━━━ RECORDS FOR THIS TASK

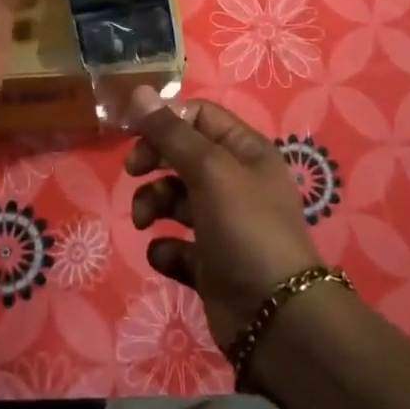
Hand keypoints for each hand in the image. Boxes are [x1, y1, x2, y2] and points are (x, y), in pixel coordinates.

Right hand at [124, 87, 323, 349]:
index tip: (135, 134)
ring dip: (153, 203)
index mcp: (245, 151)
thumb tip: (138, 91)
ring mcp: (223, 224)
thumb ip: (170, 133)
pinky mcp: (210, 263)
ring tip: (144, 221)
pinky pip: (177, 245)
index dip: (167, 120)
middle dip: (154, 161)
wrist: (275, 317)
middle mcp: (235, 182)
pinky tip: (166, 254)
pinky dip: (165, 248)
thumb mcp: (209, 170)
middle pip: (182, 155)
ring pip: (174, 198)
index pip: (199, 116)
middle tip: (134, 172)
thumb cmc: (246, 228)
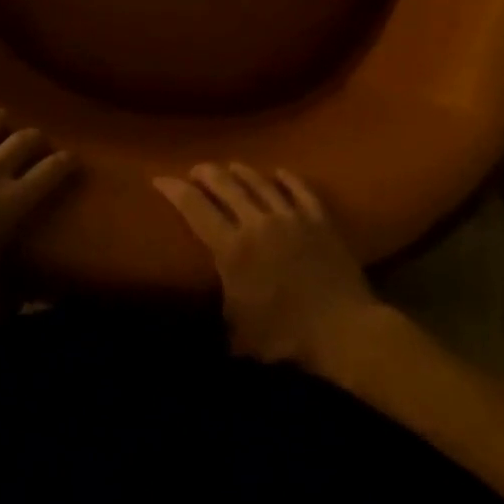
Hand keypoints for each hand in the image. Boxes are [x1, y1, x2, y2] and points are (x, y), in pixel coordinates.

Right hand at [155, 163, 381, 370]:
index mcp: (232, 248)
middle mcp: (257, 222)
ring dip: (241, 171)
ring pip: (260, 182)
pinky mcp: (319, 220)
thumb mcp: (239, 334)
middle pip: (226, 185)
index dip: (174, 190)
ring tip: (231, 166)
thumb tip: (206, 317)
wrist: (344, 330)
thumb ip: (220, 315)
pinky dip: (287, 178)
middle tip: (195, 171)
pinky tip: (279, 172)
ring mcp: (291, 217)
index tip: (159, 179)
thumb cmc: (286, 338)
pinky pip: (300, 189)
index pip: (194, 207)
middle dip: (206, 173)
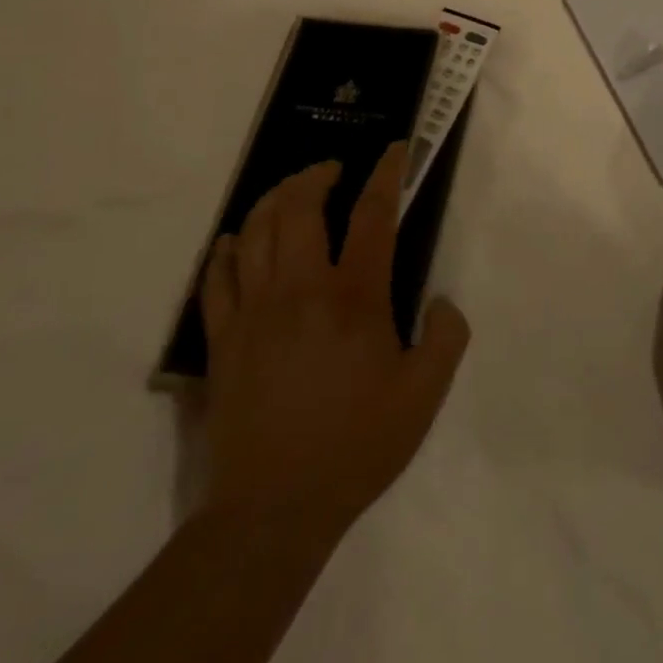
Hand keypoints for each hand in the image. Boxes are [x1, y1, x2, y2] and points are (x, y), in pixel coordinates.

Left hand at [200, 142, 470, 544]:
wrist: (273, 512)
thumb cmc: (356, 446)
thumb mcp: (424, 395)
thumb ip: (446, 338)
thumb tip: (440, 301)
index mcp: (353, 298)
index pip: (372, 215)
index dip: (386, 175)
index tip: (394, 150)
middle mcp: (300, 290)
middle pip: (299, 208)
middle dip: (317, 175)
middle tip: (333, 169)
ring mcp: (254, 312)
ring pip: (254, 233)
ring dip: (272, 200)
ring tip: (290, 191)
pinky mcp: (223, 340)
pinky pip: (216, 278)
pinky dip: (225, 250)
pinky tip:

━━━━━━

## WORK REQUEST
With the images omitted, repeat all the data word for word.

## SOLUTION TO THIS EXERCISE
Hand keypoints for each hand in the image. Boxes are [x1, y1, x2, y2] and points are (x, y), in pixel coordinates.

Right hand at [124, 87, 323, 349]:
index tip: (135, 134)
ring dip: (153, 203)
index mcp: (245, 151)
thumb tip: (138, 91)
ring mcp: (223, 224)
thumb ip: (170, 133)
pinky mcp: (210, 263)
ring tip: (144, 221)
pinky pip: (177, 245)
index dip: (167, 120)
middle dip: (154, 161)
wrist: (275, 317)
middle mcp: (235, 182)
pinky tip: (166, 254)
pinky dip: (165, 248)
thumb mcp: (209, 170)
middle pip: (182, 155)
ring pip: (174, 198)
index pip: (199, 116)
middle tip: (134, 172)
thumb cmc: (246, 228)
Hand keypoints for each hand in the image. Boxes are [x1, y1, x2, y2] and points are (x, y), in pixel coordinates.

Right hand at [155, 163, 381, 370]:
index mcp: (232, 248)
middle mcp: (257, 222)
ring dip: (241, 171)
ring pip: (260, 182)
pinky mcp: (319, 220)
thumb mcp: (239, 334)
middle pip: (226, 185)
index dip: (174, 190)
ring tip: (231, 166)
thumb tip: (206, 317)
wrist: (344, 330)
thumb ip: (220, 315)
pinky dip: (287, 178)
middle tip: (195, 171)
pinky tip: (279, 172)
ring mcp: (291, 217)
index tip: (159, 179)
thumb cmc: (286, 338)
pinky pip: (300, 189)
index pip: (194, 207)
middle dip: (206, 173)
Hand keypoints for each hand in the image. Boxes are [x1, y1, x2, y2] and points are (x, y), in pixel coordinates.

Left hand at [200, 142, 470, 544]:
wrist: (273, 512)
thumb cmc: (356, 446)
thumb mcp: (424, 395)
thumb ip: (446, 338)
thumb tip: (440, 301)
index mcp: (353, 298)
index pip: (372, 215)
index dip: (386, 175)
index tip: (394, 150)
middle mcp: (300, 290)
middle pip: (299, 208)
middle dip: (317, 175)
middle tip: (333, 169)
ring mcp: (254, 312)
ring pip: (254, 233)
ring dip: (272, 200)
ring tip: (290, 191)
pinky mcp: (223, 340)
pinky pip: (216, 278)
pinky dip: (225, 250)
pinky tip:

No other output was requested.